Perhaps Australia was just ahead of the curve. On the first day of the First Test against Australia in Adelaide today, most of the Indian batsmen played like……well…..like Australians. On a fairly benign wicket, all of the Indian top six except Cheteshwar Pujara tried from the outset to dominate. They tried to drive. They did not leave the ball. They got out, mostly caught behind the wicket. Rohit Sharma (who is to India what Aaron Finch is to Australia) is a white ball specialist whose dismissal was nothing short of moronic. I had never seen Rishabh Pant bat before, but if he approaches Test batting in the same casual and carefree manner that he played with today, I doubt he will be in the Test team for long.

Pujara’s fine century was a textbook example of how a Test batsman should drop anchor, disregard his strike rate and wear down the bowlers, then cash in later in the day. Apparently he is regarded as such a Test specialist that he doesn’t have an IPL contract. Commentator Harsha Bogle mentioned that Sunil Gavaskar used to tell other Indian batsmen, “Give them the first session, then you take the next two.” Brilliant advice. Why are so few Test batsmen able to do it? Australia’s Test batsmen have failed in this regard for some years now (Chris Rogers was arguably the last successful opening batsman to bat like a snail), but today’s performance by India makes me wonder if the white ball sickness has now spread to the Indians.

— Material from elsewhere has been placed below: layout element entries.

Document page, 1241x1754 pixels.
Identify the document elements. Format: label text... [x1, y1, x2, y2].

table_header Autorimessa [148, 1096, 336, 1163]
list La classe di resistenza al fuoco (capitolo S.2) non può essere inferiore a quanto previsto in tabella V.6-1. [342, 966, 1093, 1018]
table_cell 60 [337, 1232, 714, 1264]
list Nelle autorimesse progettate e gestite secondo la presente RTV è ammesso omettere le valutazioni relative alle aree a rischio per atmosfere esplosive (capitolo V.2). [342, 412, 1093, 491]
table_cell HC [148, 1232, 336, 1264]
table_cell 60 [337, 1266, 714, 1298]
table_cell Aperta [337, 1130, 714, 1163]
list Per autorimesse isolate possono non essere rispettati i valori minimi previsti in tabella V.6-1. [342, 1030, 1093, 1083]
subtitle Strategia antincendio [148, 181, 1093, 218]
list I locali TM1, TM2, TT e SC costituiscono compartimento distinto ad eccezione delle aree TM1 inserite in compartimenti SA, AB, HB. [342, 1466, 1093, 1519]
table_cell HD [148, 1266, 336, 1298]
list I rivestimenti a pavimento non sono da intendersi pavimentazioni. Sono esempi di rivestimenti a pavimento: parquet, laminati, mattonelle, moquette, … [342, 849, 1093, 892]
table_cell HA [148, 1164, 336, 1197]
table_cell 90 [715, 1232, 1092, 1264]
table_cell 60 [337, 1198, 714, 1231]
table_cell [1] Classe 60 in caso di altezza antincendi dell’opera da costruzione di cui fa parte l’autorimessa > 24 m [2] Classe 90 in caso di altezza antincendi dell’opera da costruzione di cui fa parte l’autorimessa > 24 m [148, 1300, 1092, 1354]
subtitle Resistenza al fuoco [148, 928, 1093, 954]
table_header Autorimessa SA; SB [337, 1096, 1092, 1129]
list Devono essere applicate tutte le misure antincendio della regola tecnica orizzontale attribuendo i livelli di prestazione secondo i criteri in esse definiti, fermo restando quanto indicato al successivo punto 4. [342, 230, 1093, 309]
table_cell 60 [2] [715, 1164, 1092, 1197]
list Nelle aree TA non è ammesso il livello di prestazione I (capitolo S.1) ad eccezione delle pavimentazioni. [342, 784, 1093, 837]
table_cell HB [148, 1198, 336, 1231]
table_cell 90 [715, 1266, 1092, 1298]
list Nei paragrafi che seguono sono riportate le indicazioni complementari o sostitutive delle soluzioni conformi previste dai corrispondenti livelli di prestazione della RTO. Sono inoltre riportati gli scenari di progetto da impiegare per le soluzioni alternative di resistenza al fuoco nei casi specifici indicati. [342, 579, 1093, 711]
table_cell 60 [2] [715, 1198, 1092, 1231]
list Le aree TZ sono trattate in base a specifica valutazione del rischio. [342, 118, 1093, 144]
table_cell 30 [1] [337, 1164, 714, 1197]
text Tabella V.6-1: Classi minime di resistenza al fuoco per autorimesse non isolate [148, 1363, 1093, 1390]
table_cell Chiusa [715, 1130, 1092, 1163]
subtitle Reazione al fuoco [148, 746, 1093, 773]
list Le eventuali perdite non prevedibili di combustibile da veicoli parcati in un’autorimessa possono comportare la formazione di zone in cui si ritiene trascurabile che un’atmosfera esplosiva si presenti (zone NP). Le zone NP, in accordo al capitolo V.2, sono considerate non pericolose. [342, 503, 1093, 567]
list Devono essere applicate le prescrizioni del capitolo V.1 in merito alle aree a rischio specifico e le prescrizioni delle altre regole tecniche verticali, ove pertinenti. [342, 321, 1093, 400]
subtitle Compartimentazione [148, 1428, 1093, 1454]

Make no mistake: Australia’s batting is very brittle and India’s score of 9-250 may yet turn out to be competitive thanks entirely to Pujara. But any self-respecting Test side should make at least 350-400 on that Adelaide pitch, if only they can see off the new ball, dig in and tire out the bowlers. If Australia wants to show they have learned anything at all about Test batting, Day Two will be their chance. I’m not sure they have, but we’ll see.